Data to use:
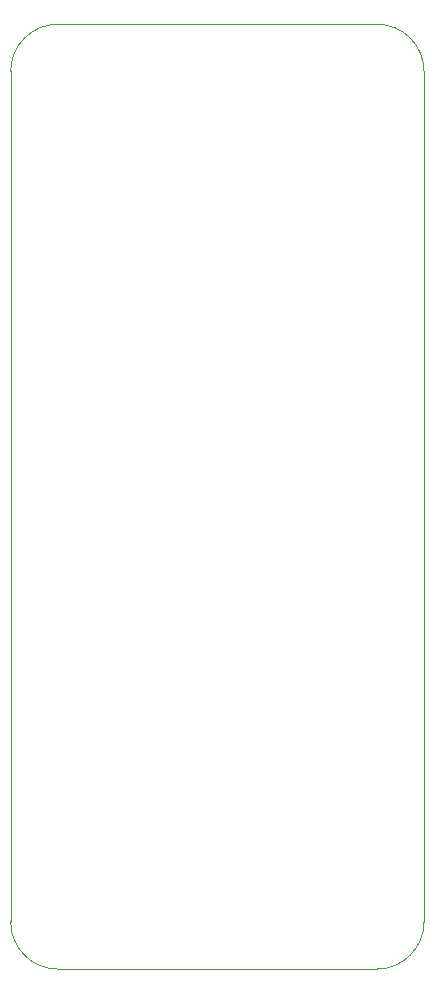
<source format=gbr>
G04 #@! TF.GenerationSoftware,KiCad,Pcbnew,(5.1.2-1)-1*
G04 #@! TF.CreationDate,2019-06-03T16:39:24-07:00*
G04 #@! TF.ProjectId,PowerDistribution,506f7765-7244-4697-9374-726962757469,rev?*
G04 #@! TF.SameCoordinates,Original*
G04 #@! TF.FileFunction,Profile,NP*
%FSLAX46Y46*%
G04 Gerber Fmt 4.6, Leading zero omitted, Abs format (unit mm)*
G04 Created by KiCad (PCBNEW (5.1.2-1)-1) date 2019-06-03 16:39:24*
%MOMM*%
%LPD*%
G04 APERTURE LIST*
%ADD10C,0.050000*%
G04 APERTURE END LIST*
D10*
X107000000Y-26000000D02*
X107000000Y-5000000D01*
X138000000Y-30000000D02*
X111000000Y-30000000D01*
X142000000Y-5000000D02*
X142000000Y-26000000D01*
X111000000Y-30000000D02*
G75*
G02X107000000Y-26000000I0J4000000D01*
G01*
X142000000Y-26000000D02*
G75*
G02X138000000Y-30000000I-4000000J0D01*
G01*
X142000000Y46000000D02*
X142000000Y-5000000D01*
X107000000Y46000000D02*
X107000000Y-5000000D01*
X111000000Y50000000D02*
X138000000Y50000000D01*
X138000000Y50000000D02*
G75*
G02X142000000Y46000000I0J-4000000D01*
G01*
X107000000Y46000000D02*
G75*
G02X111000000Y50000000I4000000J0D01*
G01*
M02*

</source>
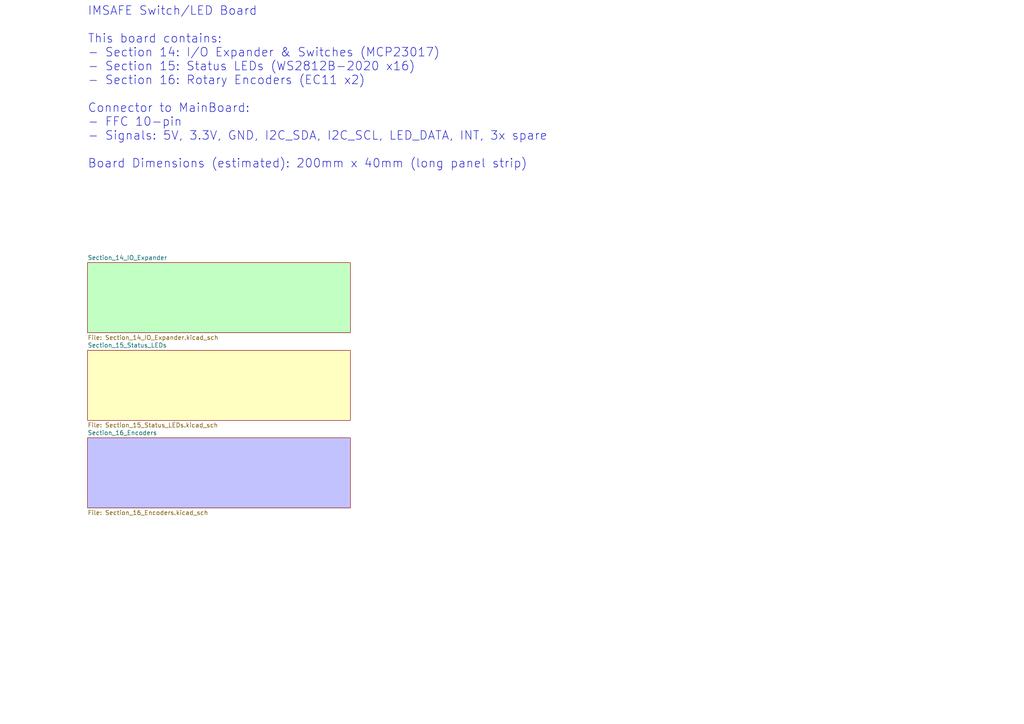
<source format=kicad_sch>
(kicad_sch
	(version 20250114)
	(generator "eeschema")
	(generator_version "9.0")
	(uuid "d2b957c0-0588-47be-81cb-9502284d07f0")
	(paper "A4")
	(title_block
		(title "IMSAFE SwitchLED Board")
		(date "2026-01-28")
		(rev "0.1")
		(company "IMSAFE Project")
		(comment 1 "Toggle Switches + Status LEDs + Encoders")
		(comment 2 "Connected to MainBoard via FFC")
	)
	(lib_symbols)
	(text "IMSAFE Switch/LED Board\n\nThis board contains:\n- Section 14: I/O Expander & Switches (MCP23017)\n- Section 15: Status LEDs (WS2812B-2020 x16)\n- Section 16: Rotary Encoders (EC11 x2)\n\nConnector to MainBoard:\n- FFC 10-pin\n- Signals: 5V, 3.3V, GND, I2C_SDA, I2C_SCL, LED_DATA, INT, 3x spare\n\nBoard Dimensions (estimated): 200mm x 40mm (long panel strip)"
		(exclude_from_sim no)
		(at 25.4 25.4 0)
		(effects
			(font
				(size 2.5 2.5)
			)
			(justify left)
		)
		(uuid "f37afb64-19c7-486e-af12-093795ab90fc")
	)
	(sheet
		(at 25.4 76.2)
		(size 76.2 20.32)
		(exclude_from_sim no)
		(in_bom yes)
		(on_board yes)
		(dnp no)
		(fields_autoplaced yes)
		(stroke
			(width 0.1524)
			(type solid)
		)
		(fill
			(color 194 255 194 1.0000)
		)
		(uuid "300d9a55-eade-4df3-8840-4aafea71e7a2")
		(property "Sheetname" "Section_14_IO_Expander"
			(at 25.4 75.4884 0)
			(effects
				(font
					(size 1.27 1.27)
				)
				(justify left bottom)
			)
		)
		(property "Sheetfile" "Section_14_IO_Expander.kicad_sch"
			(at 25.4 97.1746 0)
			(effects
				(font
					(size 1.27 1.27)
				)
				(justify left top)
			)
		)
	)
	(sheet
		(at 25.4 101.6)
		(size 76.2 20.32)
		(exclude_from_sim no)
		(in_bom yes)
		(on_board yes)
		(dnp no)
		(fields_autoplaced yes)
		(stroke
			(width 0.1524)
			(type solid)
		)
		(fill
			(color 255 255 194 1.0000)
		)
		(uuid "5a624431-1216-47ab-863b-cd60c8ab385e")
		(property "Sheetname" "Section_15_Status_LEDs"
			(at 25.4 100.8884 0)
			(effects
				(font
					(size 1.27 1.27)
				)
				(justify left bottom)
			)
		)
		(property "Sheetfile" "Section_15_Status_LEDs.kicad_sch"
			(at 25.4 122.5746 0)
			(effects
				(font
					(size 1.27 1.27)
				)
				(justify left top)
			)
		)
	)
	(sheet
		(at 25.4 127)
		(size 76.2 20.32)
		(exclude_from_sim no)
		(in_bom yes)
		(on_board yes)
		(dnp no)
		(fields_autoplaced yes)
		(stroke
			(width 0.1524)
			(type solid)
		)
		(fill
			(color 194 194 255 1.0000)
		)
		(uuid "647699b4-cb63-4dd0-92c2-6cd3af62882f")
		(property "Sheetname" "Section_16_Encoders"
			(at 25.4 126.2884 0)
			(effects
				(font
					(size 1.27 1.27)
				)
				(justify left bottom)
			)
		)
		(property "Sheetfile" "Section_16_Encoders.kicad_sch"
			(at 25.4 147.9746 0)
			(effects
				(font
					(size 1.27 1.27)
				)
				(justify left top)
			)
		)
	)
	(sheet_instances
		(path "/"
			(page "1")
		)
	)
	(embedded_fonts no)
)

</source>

Instructions to follow: Return, from the data, each line that has the word "Switches" in it.

Output for this task:
		(comment 1 "Toggle Switches + Status LEDs + Encoders")
	(text "IMSAFE Switch/LED Board\n\nThis board contains:\n- Section 14: I/O Expander & Switches (MCP23017)\n- Section 15: Status LEDs (WS2812B-2020 x16)\n- Section 16: Rotary Encoders (EC11 x2)\n\nConnector to MainBoard:\n- FFC 10-pin\n- Signals: 5V, 3.3V, GND, I2C_SDA, I2C_SCL, LED_DATA, INT, 3x spare\n\nBoard Dimensions (estimated): 200mm x 40mm (long panel strip)"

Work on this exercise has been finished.